+++ 本文

こんにちは、はんだ付け職人です。
今週は、ハンダゴテの選び方についてお話します。
「今さらなんでやねん?」という意見もありそうですが
先日のセミナーで、あまりにも皆さんハンダコテ選びに無頓着なのに
驚いてしまいまして、お話しする必然性を感じてしまいました。
企業の製造の方は、ある程度いいものをお使いでしょうが、それでも
保守などで出張修理される方などは特に注意が必要です。
まずは、一番多いのが
1・持ち運びに便利だ
2・安い
3・ハンダゴテが悪くても腕でカバーできる
という理由で、1000円~2000円程度のハンダゴテを使っておられる方です。
中には「20年前からこれ使ってる・・」という方も居られます。
最近では100円ショップにもハンダゴテが売っていますから
「これなら上等だ・・」と思われるのかもしれません。

++++++

課題
はんだごての選び方についての本文から、「こんにちは、はんだ付け職人です。」から「という理由で、1000円~2000円程度のハンダゴテを使っておられる方です。」までを一字一句変えずに書き出してください。 本文だけを手がかりにしてください。

+++ 資料

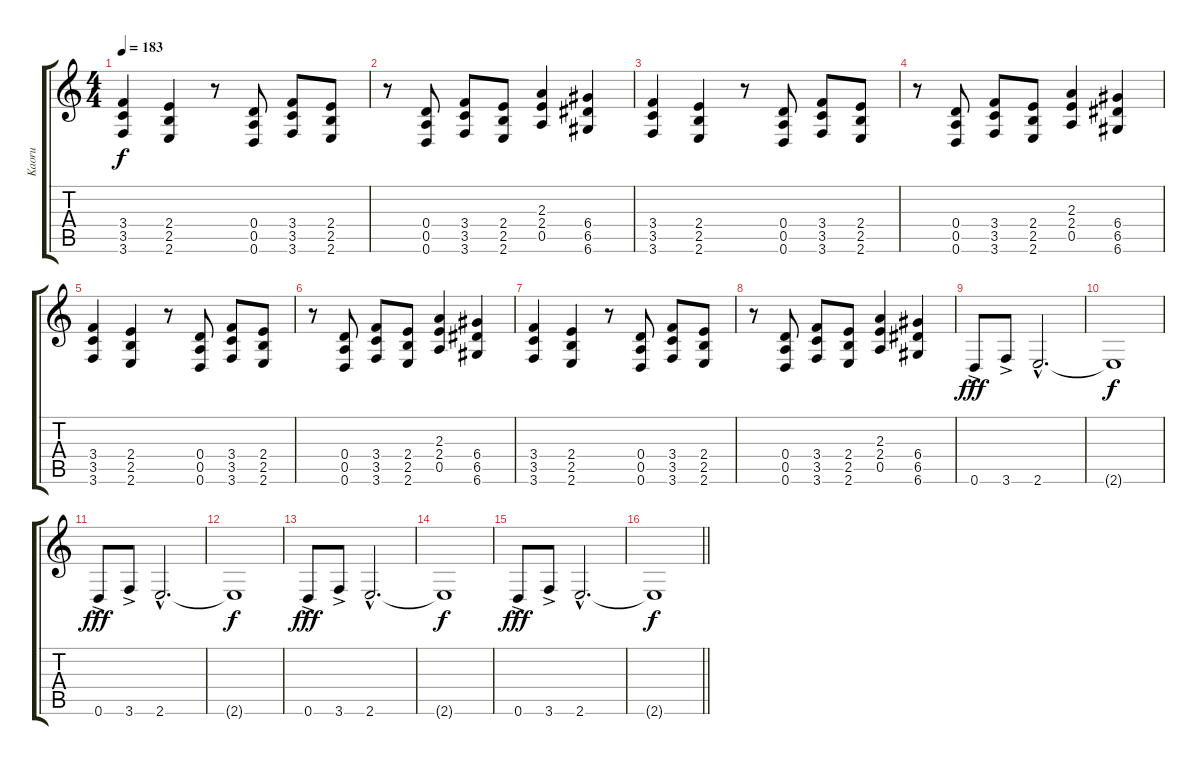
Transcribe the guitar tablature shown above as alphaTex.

++++++

解答
こんにちは、はんだ付け職人です。
今週は、ハンダゴテの選び方についてお話します。
「今さらなんでやねん?」という意見もありそうですが
先日のセミナーで、あまりにも皆さんハンダコテ選びに無頓着なのに
驚いてしまいまして、お話しする必然性を感じてしまいました。
企業の製造の方は、ある程度いいものをお使いでしょうが、それでも
保守などで出張修理される方などは特に注意が必要です。
まずは、一番多いのが
1・持ち運びに便利だ
2・安い
3・ハンダゴテが悪くても腕でカバーできる
という理由で、1000円~2000円程度のハンダゴテを使っておられる方です。